A three-time member of Team Canada roller derby put local and out-of-town junior players through a seven-hour bootcamp at Bienfait Memorial Arena on Friday.
coaler rollers bootcamp april 2016
Coaler Roller Bubbagasmoosh, left, takes a hit from Digits while practising contact drills during a roller derby bootcamp at Bienfait Memorial Arena on Friday.

A three-time member of Team Canada roller derby put local and out-of-town junior players through a seven-hour bootcamp at Bienfait Memorial Arena on Friday.

“I’m putting them through a full day of exercises to introduce them to new ideas and concepts of playing the sport that they all love,” said Kim '8Mean Wheeler' MacKenzie halfway through the session. “We’re focusing a lot on agility, teamwork, some strategy (and) a little bit of contact.”

Lorelei Lachambre, coach of the Estevan Junior Coaler Rollers roller derby club, said 33 kids from Estevan, Brandon, Saskatoon, Regina and Rocanville attended the bootcamp. She said MacKenzie was scheduled to help run a camp in Regina over the weekend, so she approached the Regina Pile O’Bones roller derby club to set up an arrangement where the instructor could also spend a day in Bienfait.

“This is the only time that we’ve brought in a purely professional coach,” said Lachambre. “She played on Team Canada and she had lived, breathed (and) slept roller derby for 10 years. To have her here helping our kids is a pretty fantastic thing (where) they get to see that level of expertise.”

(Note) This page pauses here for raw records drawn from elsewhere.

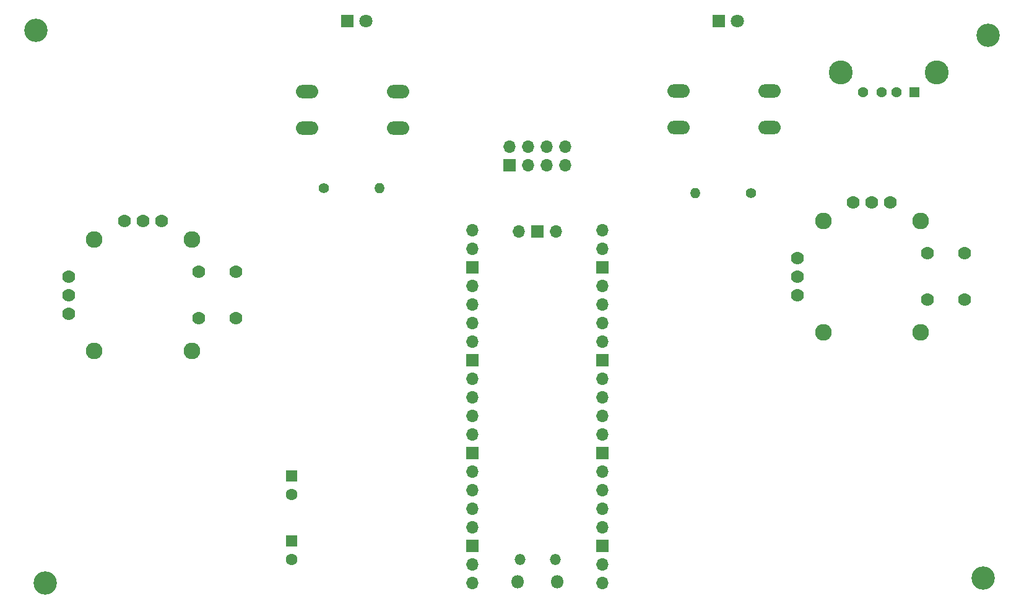
<source format=gbr>
%TF.GenerationSoftware,KiCad,Pcbnew,(5.1.10-1-10_14)*%
%TF.CreationDate,2021-09-27T13:26:11-04:00*%
%TF.ProjectId,Controller_V1,436f6e74-726f-46c6-9c65-725f56312e6b,rev?*%
%TF.SameCoordinates,Original*%
%TF.FileFunction,Soldermask,Bot*%
%TF.FilePolarity,Negative*%
%FSLAX46Y46*%
G04 Gerber Fmt 4.6, Leading zero omitted, Abs format (unit mm)*
G04 Created by KiCad (PCBNEW (5.1.10-1-10_14)) date 2021-09-27 13:26:11*
%MOMM*%
%LPD*%
G01*
G04 APERTURE LIST*
%ADD10C,3.200000*%
%ADD11O,3.048000X1.850000*%
%ADD12O,1.400000X1.400000*%
%ADD13C,1.400000*%
%ADD14C,3.276000*%
%ADD15C,1.428000*%
%ADD16R,1.428000X1.428000*%
%ADD17C,1.800000*%
%ADD18R,1.800000X1.800000*%
%ADD19O,1.700000X1.700000*%
%ADD20R,1.700000X1.700000*%
%ADD21O,1.500000X1.500000*%
%ADD22O,1.800000X1.800000*%
%ADD23C,1.600000*%
%ADD24R,1.600000X1.600000*%
%ADD25C,1.778000*%
%ADD26C,2.286000*%
G04 APERTURE END LIST*
D10*
%TO.C,REF\u002A\u002A*%
X106045000Y-57150000D03*
%TD*%
%TO.C,REF\u002A\u002A*%
X107315000Y-132715000D03*
%TD*%
%TO.C,REF\u002A\u002A*%
X235585000Y-132080000D03*
%TD*%
%TO.C,REF\u002A\u002A*%
X236220000Y-57785000D03*
%TD*%
D11*
%TO.C,SW2*%
X193875000Y-70405000D03*
X193875000Y-65405000D03*
X206375000Y-70405000D03*
X206375000Y-65405000D03*
%TD*%
%TO.C,SW1*%
X143075000Y-70485000D03*
X143075000Y-65485000D03*
X155575000Y-70485000D03*
X155575000Y-65485000D03*
%TD*%
D12*
%TO.C,R2*%
X196215000Y-79375000D03*
D13*
X203835000Y-79375000D03*
%TD*%
D12*
%TO.C,R1*%
X153035000Y-78740000D03*
D13*
X145415000Y-78740000D03*
%TD*%
D14*
%TO.C,J2*%
X216095000Y-62865000D03*
X229235000Y-62865000D03*
D15*
X219165000Y-65575000D03*
X221665000Y-65575000D03*
X223665000Y-65575000D03*
D16*
X226165000Y-65575000D03*
%TD*%
D17*
%TO.C,D2*%
X201930000Y-55880000D03*
D18*
X199390000Y-55880000D03*
%TD*%
D17*
%TO.C,D1*%
X151130000Y-55880000D03*
D18*
X148590000Y-55880000D03*
%TD*%
D19*
%TO.C,U2*%
X172085000Y-84685000D03*
D20*
X174625000Y-84685000D03*
D19*
X177165000Y-84685000D03*
D21*
X172200000Y-129555000D03*
X177050000Y-129555000D03*
D22*
X171900000Y-132585000D03*
X177350000Y-132585000D03*
D19*
X165735000Y-132715000D03*
X165735000Y-130175000D03*
D20*
X165735000Y-127635000D03*
D19*
X165735000Y-125095000D03*
X165735000Y-122555000D03*
X165735000Y-120015000D03*
X165735000Y-117475000D03*
D20*
X165735000Y-114935000D03*
D19*
X165735000Y-112395000D03*
X165735000Y-109855000D03*
X165735000Y-107315000D03*
X165735000Y-104775000D03*
D20*
X165735000Y-102235000D03*
D19*
X165735000Y-99695000D03*
X165735000Y-97155000D03*
X165735000Y-94615000D03*
X165735000Y-92075000D03*
D20*
X165735000Y-89535000D03*
D19*
X165735000Y-86995000D03*
X165735000Y-84455000D03*
X183515000Y-84455000D03*
X183515000Y-86995000D03*
D20*
X183515000Y-89535000D03*
D19*
X183515000Y-92075000D03*
X183515000Y-94615000D03*
X183515000Y-97155000D03*
X183515000Y-99695000D03*
D20*
X183515000Y-102235000D03*
D19*
X183515000Y-104775000D03*
X183515000Y-107315000D03*
X183515000Y-109855000D03*
X183515000Y-112395000D03*
D20*
X183515000Y-114935000D03*
D19*
X183515000Y-117475000D03*
X183515000Y-120015000D03*
X183515000Y-122555000D03*
X183515000Y-125095000D03*
D20*
X183515000Y-127635000D03*
D19*
X183515000Y-130175000D03*
X183515000Y-132715000D03*
%TD*%
D23*
%TO.C,C2*%
X140970000Y-120610000D03*
D24*
X140970000Y-118110000D03*
%TD*%
D23*
%TO.C,C1*%
X140970000Y-129500000D03*
D24*
X140970000Y-127000000D03*
%TD*%
D25*
%TO.C,U3*%
X217805000Y-80645000D03*
X220345000Y-80645000D03*
X222885000Y-80645000D03*
D26*
X227012500Y-98425000D03*
X213677500Y-98425000D03*
X213677500Y-83185000D03*
X227012500Y-83185000D03*
D25*
X210185000Y-93345000D03*
X210185000Y-90805000D03*
X210185000Y-88265000D03*
X227965000Y-93980000D03*
X227965000Y-87630000D03*
X233045000Y-93980000D03*
X233045000Y-87630000D03*
%TD*%
%TO.C,U1*%
X118110000Y-83185000D03*
X120650000Y-83185000D03*
X123190000Y-83185000D03*
D26*
X127317500Y-100965000D03*
X113982500Y-100965000D03*
X113982500Y-85725000D03*
X127317500Y-85725000D03*
D25*
X110490000Y-95885000D03*
X110490000Y-93345000D03*
X110490000Y-90805000D03*
X128270000Y-96520000D03*
X128270000Y-90170000D03*
X133350000Y-96520000D03*
X133350000Y-90170000D03*
%TD*%
D19*
%TO.C,J1*%
X178435000Y-73025000D03*
X178435000Y-75565000D03*
X175895000Y-73025000D03*
X175895000Y-75565000D03*
X173355000Y-73025000D03*
X173355000Y-75565000D03*
X170815000Y-73025000D03*
D20*
X170815000Y-75565000D03*
%TD*%
M02*

</source>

MacKenzie, who helped Team Canada bring home a silver medal at the Roller Derby World Cup in 2011, is the owner of Camp Pivotstar, a Vancouver-based roller derby school that travels across Canada, the U.S. and even into Europe to put on bootcamps for junior and adult players. She said the camp is catered to the skill level of its participants and is focused on adding to their foundation to give them and their coaches different concepts to work with.

“It’s like when you have kids and you tell your kid to do something 10 times and they don’t listen and a stranger comes in and tells your kid to do something and they listen,” she said. “I’m trying to reinforce things that other coaches have already taught them and build on it to show them the possibilities and maybe why they should listen.”